I sent my tailoring to Sigrun, 3 or 4 suits, a few skirts and some pants taken in, and she did a spectacular job. One of the suits was the suit I bought for Gabe's funeral. The suit fitted me badly, and so Sigrun has tailored it beautifully, finishing the corners, tucking in the ends - making it an ideal fit. It is the most remarkable work of sewing I have seen in a long time. I saw myself in the mirror this morning, and I looked and I thought that it was like a new suit.
And yet.
It will never be a new suit, it will be anything, all of Sigrun's care aside, other than an old suit made over. And lest you think that I am in some way complaining, that this is a grievance, it's truly not.
Thinking historically, this notion of made over is not unique. Indeed, it is singularly unique that we throw out our clothes. My mother, she speaks fondly of her first suit, made in Toronto, by a tailor, of solid wool. A suit that was made just for her. A suit that lasted 15 years, and was changed in that time. A suit that became completely hers.
I am an old suit, made over. Grieving Gabriel has changed me, altered me, tailored me. I have been trimmed and tucked, stretched, given ease and and short-shift, all at the same time. I am old, made new. Changed, transformed.
The world does not like made over. We would rather have badly made new from Wal-mart than well constructed old from Value Village. We like the smell and look of shiny-newness. New speaks to us of of comfort, of prosperity, of good times, a bright future. Made-over we instinctively associate made-over with poverty and dour-ness, sadness, the taste of bitter root heavy on our tongues, our worries weighing down our shoulders.

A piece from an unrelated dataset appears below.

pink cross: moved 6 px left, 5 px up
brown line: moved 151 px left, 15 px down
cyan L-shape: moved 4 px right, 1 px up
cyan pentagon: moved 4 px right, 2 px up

Being a made-over woman has not been comforting. The suit fits me far better than grief and sorrow ever did. I am, in a particular way, a pariah. When I speak of pregnancy, of child birth, and I do, I see looks on other women's faces. I see them and they wish I would be silent. Gabriel's name startles them, they are uncomfortable, and he floats between us, weighing on them, they are uncomfortable with death so close. They wish to continue in new-ness, leaving my made-over self in a silent corner.
Gal wrote on GITW the other day, about being a better person after Tikva's death. And that resonated with me. For all of my isolation, my protestations against new, for all the times that new silences my made-over self, it seems to me, I have some choices in the made over business, my horizons are broader than buying new. New is a fait d'acompli. No, these are not the horizons that I wanted, expected, wished for. But they are the horizons that I am given, and in them, I have choice.